Recorded data:
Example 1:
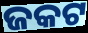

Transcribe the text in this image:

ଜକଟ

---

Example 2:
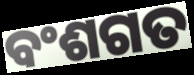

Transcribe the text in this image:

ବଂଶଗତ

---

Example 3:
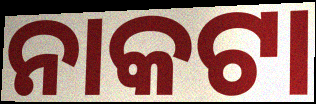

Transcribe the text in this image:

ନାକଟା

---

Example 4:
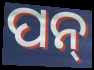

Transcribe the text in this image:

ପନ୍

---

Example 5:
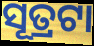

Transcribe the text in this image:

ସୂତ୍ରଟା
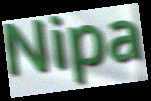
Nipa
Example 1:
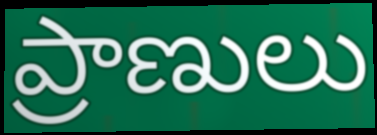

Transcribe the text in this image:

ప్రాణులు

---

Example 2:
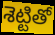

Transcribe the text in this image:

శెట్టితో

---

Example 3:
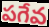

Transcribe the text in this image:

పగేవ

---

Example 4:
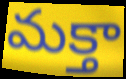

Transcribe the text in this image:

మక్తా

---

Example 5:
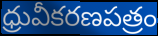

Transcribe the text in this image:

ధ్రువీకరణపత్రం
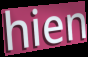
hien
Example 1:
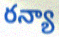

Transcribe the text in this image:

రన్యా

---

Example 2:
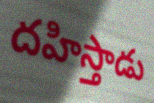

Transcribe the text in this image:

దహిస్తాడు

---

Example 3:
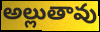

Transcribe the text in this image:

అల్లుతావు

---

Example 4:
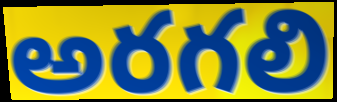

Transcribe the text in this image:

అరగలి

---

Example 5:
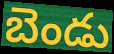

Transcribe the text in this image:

YOUR ASSIGNMENT = Copy the data character for character, but drop all pictures from the copy.

FINISHED EXERCISE =
Example 1:

Transcribe the text in this image:

ଜକଟ

---

Example 2:

Transcribe the text in this image:

ବଂଶଗତ

---

Example 3:

Transcribe the text in this image:

ନାକଟା

---

Example 4:

Transcribe the text in this image:

ପନ୍

---

Example 5:

Transcribe the text in this image:

ସୂତ୍ରଟା
Nipa
Example 1:

Transcribe the text in this image:

ప్రాణులు

---

Example 2:

Transcribe the text in this image:

శెట్టితో

---

Example 3:

Transcribe the text in this image:

పగేవ

---

Example 4:

Transcribe the text in this image:

మక్తా

---

Example 5:

Transcribe the text in this image:

ధ్రువీకరణపత్రం
hien
Example 1:

Transcribe the text in this image:

రన్యా

---

Example 2:

Transcribe the text in this image:

దహిస్తాడు

---

Example 3:

Transcribe the text in this image:

అల్లుతావు

---

Example 4:

Transcribe the text in this image:

అరగలి

---

Example 5:

Transcribe the text in this image:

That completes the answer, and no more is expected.